**Dataset excerpts:**
--- --- ---

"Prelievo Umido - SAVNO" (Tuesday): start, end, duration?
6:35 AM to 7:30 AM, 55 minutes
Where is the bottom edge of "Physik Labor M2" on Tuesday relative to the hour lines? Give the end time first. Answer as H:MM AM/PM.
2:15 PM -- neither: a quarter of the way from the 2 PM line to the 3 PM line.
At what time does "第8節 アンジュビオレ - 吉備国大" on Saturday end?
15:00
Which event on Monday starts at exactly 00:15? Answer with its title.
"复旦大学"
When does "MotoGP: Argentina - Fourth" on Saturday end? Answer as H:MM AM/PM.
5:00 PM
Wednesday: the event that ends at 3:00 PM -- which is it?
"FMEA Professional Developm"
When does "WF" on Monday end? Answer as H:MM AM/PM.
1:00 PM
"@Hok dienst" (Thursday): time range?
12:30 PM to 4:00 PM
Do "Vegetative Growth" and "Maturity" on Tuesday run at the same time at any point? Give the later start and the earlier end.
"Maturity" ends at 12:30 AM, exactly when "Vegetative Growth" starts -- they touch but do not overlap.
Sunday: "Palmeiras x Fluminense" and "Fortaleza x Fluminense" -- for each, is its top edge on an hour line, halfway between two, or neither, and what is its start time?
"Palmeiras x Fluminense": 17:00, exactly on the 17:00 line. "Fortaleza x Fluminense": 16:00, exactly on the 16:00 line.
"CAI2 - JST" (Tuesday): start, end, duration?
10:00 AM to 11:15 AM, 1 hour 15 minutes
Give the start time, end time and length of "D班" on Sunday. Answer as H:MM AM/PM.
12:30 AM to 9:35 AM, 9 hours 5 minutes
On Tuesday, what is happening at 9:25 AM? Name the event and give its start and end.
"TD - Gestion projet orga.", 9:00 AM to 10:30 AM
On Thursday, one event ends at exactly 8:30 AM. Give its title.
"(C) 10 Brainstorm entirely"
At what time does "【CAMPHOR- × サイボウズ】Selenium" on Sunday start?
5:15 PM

--- --- ---

Transcribe every item above word for word, with each line unchanged.

"Prelievo Umido - SAVNO" (Tuesday): start, end, duration?
6:35 AM to 7:30 AM, 55 minutes
Where is the bottom edge of "Physik Labor M2" on Tuesday relative to the hour lines? Give the end time first. Answer as H:MM AM/PM.
2:15 PM -- neither: a quarter of the way from the 2 PM line to the 3 PM line.
At what time does "第8節 アンジュビオレ - 吉備国大" on Saturday end?
15:00
Which event on Monday starts at exactly 00:15? Answer with its title.
"复旦大学"
When does "MotoGP: Argentina - Fourth" on Saturday end? Answer as H:MM AM/PM.
5:00 PM
Wednesday: the event that ends at 3:00 PM -- which is it?
"FMEA Professional Developm"
When does "WF" on Monday end? Answer as H:MM AM/PM.
1:00 PM
"@Hok dienst" (Thursday): time range?
12:30 PM to 4:00 PM
Do "Vegetative Growth" and "Maturity" on Tuesday run at the same time at any point? Give the later start and the earlier end.
"Maturity" ends at 12:30 AM, exactly when "Vegetative Growth" starts -- they touch but do not overlap.
Sunday: "Palmeiras x Fluminense" and "Fortaleza x Fluminense" -- for each, is its top edge on an hour line, halfway between two, or neither, and what is its start time?
"Palmeiras x Fluminense": 17:00, exactly on the 17:00 line. "Fortaleza x Fluminense": 16:00, exactly on the 16:00 line.
"CAI2 - JST" (Tuesday): start, end, duration?
10:00 AM to 11:15 AM, 1 hour 15 minutes
Give the start time, end time and length of "D班" on Sunday. Answer as H:MM AM/PM.
12:30 AM to 9:35 AM, 9 hours 5 minutes
On Tuesday, what is happening at 9:25 AM? Name the event and give its start and end.
"TD - Gestion projet orga.", 9:00 AM to 10:30 AM
On Thursday, one event ends at exactly 8:30 AM. Give its title.
"(C) 10 Brainstorm entirely"
At what time does "【CAMPHOR- × サイボウズ】Selenium" on Sunday start?
5:15 PM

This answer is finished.